* **LISTED ENTRIES**:
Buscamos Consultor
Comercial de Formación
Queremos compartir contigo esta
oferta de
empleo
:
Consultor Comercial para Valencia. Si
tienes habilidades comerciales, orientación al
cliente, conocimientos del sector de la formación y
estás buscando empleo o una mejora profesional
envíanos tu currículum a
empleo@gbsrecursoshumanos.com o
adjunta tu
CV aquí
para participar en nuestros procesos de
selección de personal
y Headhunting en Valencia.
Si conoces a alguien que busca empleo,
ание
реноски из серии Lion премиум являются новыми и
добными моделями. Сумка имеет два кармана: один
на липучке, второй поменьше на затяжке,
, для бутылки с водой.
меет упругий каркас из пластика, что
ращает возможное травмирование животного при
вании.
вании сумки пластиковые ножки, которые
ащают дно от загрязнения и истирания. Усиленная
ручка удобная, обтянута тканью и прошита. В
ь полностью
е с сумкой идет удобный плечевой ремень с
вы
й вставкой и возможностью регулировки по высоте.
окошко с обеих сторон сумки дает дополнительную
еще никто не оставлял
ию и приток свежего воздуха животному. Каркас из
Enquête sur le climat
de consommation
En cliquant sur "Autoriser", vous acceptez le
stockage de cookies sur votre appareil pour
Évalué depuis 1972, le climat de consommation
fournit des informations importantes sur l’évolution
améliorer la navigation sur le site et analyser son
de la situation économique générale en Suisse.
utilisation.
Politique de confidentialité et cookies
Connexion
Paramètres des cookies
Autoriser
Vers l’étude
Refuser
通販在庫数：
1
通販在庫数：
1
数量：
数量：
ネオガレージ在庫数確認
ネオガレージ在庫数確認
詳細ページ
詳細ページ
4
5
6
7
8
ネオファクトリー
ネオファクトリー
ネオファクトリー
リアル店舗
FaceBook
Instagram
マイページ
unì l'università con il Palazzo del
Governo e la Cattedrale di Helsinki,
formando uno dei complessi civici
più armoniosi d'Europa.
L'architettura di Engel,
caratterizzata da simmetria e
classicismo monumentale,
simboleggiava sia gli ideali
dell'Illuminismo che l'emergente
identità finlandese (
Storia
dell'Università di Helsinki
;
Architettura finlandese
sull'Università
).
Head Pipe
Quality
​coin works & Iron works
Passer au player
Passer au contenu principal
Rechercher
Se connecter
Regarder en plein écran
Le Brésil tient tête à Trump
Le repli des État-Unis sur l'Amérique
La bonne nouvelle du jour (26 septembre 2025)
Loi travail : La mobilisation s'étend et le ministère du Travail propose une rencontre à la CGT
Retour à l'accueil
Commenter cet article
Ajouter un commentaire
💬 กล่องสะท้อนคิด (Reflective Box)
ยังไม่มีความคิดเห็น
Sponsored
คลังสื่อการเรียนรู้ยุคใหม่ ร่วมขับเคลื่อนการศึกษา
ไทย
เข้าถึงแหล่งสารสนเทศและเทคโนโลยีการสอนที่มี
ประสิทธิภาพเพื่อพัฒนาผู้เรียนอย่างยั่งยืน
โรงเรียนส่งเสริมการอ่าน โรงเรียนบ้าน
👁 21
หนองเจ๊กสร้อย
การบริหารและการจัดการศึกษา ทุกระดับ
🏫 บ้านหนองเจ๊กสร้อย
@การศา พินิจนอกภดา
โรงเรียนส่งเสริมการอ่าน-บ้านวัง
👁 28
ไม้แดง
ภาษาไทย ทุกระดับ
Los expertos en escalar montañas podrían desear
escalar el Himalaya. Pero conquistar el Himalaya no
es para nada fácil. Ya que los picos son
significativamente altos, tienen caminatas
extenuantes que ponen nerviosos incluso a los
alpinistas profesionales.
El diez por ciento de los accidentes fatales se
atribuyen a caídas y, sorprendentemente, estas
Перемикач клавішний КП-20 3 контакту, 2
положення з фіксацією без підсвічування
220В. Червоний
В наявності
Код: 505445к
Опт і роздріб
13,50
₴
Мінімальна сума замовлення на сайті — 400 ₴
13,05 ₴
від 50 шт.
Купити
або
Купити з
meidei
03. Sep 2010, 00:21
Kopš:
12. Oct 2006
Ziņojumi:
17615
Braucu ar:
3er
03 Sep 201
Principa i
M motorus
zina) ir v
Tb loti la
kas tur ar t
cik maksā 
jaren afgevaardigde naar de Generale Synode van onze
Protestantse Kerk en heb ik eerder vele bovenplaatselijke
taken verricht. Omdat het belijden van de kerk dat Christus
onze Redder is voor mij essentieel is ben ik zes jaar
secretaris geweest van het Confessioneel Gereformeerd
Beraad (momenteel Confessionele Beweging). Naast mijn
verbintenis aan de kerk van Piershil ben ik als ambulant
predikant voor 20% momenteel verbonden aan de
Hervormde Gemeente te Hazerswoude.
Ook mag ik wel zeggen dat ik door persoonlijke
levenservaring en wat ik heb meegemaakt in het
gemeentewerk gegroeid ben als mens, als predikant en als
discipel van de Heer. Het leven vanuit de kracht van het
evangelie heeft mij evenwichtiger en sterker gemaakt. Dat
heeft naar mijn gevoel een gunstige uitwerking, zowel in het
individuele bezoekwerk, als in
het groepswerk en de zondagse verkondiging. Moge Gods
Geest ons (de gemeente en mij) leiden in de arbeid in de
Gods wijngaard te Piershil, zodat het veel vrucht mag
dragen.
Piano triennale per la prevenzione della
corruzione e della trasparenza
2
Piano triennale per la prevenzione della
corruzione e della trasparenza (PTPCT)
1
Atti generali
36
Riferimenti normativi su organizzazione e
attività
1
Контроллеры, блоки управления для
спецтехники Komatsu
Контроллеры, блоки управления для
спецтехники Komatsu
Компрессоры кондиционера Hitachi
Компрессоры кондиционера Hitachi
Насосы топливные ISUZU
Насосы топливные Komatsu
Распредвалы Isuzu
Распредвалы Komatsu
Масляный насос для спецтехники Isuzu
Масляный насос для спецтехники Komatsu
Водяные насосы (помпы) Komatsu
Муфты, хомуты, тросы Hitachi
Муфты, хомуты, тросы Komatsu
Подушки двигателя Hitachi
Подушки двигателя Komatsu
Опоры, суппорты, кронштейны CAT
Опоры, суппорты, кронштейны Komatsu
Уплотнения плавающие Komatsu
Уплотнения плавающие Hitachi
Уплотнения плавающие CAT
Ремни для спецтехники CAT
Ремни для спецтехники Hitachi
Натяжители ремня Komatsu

* **YOUR TASK**: Which lines of the records above contain the word "predikant"? Copy each of them.

* **ANSWER SPACE**:
predikant voor 20% momenteel verbonden aan de
gemeentewerk gegroeid ben als mens, als predikant en als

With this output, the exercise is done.